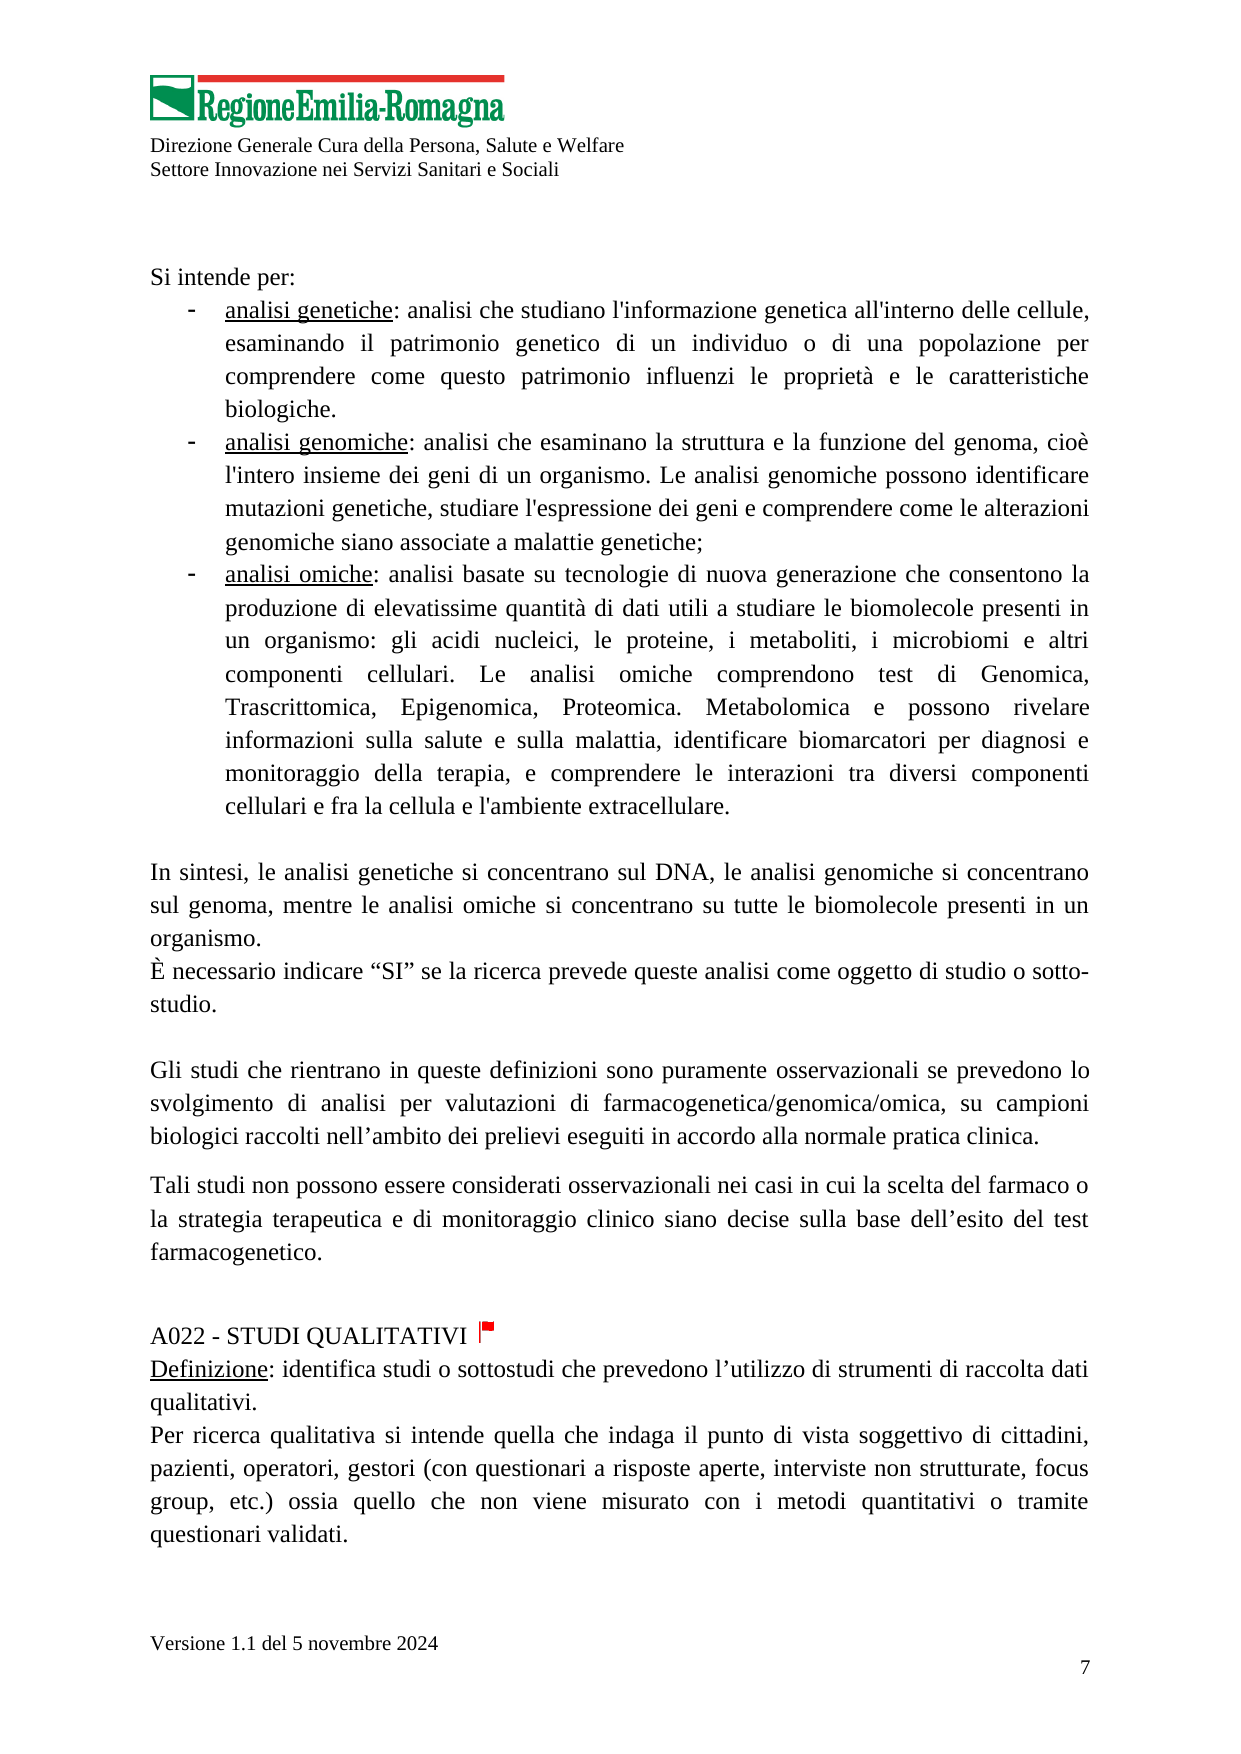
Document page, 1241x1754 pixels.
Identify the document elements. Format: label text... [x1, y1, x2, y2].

text Gli studi che rientrano in queste definizioni sono puramente osservazionali se prevedono lo svolgimento di analisi per valutazioni di farmacogenetica/genomica/omica, su campioni biologici raccolti nell’ambito dei prelievi eseguiti in accordo alla normale pratica clinica. [150, 1055, 1090, 1150]
text A022 - STUDI QUALITATIVI [150, 1319, 1090, 1350]
picture [473, 1319, 499, 1345]
text Tali studi non possono essere considerati osservazionali nei casi in cui la scelta del farmaco o la strategia terapeutica e di monitoraggio clinico siano decise sulla base dell’esito del test farmacogenetico. [150, 1171, 1090, 1265]
text In sintesi, le analisi genetiche si concentrano sul DNA, le analisi genomiche si concentrano sul genoma, mentre le analisi omiche si concentrano su tutte le biomolecole presenti in un organismo. [150, 857, 1090, 952]
text È necessario indicare “SI” se la ricerca prevede queste analisi come oggetto di studio o sotto-studio. [150, 956, 1090, 1018]
list analisi genomiche: analisi che esaminano la struttura e la funzione del genoma, cioè l'intero insieme dei geni di un organismo. Le analisi genomiche possono identificare mutazioni genetiche, studiare l'espressione dei geni e comprendere come le alterazioni genomiche siano associate a malattie genetiche; [187, 427, 1090, 555]
list analisi omiche: analisi basate su tecnologie di nuova generazione che consentono la produzione di elevatissime quantità di dati utili a studiare le biomolecole presenti in un organismo: gli acidi nucleici, le proteine, i metaboliti, i microbiomi e altri componenti cellulari. Le analisi omiche comprendono test di Genomica, Trascrittomica, Epigenomica, Proteomica. Metabolomica e possono rivelare informazioni sulla salute e sulla malattia, identificare biomarcatori per diagnosi e monitoraggio della terapia, e comprendere le interazioni tra diversi componenti cellulari e fra la cellula e l'ambiente extracellulare. [187, 559, 1090, 819]
text Definizione: identifica studi o sottostudi che prevedono l’utilizzo di strumenti di raccolta dati qualitativi. [150, 1354, 1090, 1416]
text Per ricerca qualitativa si intende quella che indaga il punto di vista soggettivo di cittadini, pazienti, operatori, gestori (con questionari a risposte aperte, interviste non strutturate, focus group, etc.) ossia quello che non viene misurato con i metodi quantitativi o tramite questionari validati. [150, 1420, 1090, 1548]
text Si intende per: [150, 262, 1090, 291]
picture [150, 75, 505, 128]
list analisi genetiche: analisi che studiano l'informazione genetica all'interno delle cellule, esaminando il patrimonio genetico di un individuo o di una popolazione per comprendere come questo patrimonio influenzi le proprietà e le caratteristiche biologiche. [187, 295, 1090, 423]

Exercise objective — Once the pictures have been removed, reproduce each line of the material above exactly.

Solution to this exercise —
Document page, 1241x1754 pixels.
Identify the document elements. Format: label text... [x1, y1, x2, y2].

text Gli studi che rientrano in queste definizioni sono puramente osservazionali se prevedono lo svolgimento di analisi per valutazioni di farmacogenetica/genomica/omica, su campioni biologici raccolti nell’ambito dei prelievi eseguiti in accordo alla normale pratica clinica. [150, 1055, 1090, 1150]
text A022 - STUDI QUALITATIVI [150, 1319, 1090, 1350]
picture [473, 1319, 499, 1345]
text Tali studi non possono essere considerati osservazionali nei casi in cui la scelta del farmaco o la strategia terapeutica e di monitoraggio clinico siano decise sulla base dell’esito del test farmacogenetico. [150, 1171, 1090, 1265]
text In sintesi, le analisi genetiche si concentrano sul DNA, le analisi genomiche si concentrano sul genoma, mentre le analisi omiche si concentrano su tutte le biomolecole presenti in un organismo. [150, 857, 1090, 952]
text È necessario indicare “SI” se la ricerca prevede queste analisi come oggetto di studio o sotto-studio. [150, 956, 1090, 1018]
list analisi genomiche: analisi che esaminano la struttura e la funzione del genoma, cioè l'intero insieme dei geni di un organismo. Le analisi genomiche possono identificare mutazioni genetiche, studiare l'espressione dei geni e comprendere come le alterazioni genomiche siano associate a malattie genetiche; [187, 427, 1090, 555]
list analisi omiche: analisi basate su tecnologie di nuova generazione che consentono la produzione di elevatissime quantità di dati utili a studiare le biomolecole presenti in un organismo: gli acidi nucleici, le proteine, i metaboliti, i microbiomi e altri componenti cellulari. Le analisi omiche comprendono test di Genomica, Trascrittomica, Epigenomica, Proteomica. Metabolomica e possono rivelare informazioni sulla salute e sulla malattia, identificare biomarcatori per diagnosi e monitoraggio della terapia, e comprendere le interazioni tra diversi componenti cellulari e fra la cellula e l'ambiente extracellulare. [187, 559, 1090, 819]
text Definizione: identifica studi o sottostudi che prevedono l’utilizzo di strumenti di raccolta dati qualitativi. [150, 1354, 1090, 1416]
text Per ricerca qualitativa si intende quella che indaga il punto di vista soggettivo di cittadini, pazienti, operatori, gestori (con questionari a risposte aperte, interviste non strutturate, focus group, etc.) ossia quello che non viene misurato con i metodi quantitativi o tramite questionari validati. [150, 1420, 1090, 1548]
text Si intende per: [150, 262, 1090, 291]
picture [150, 75, 505, 128]
list analisi genetiche: analisi che studiano l'informazione genetica all'interno delle cellule, esaminando il patrimonio genetico di un individuo o di una popolazione per comprendere come questo patrimonio influenzi le proprietà e le caratteristiche biologiche. [187, 295, 1090, 423]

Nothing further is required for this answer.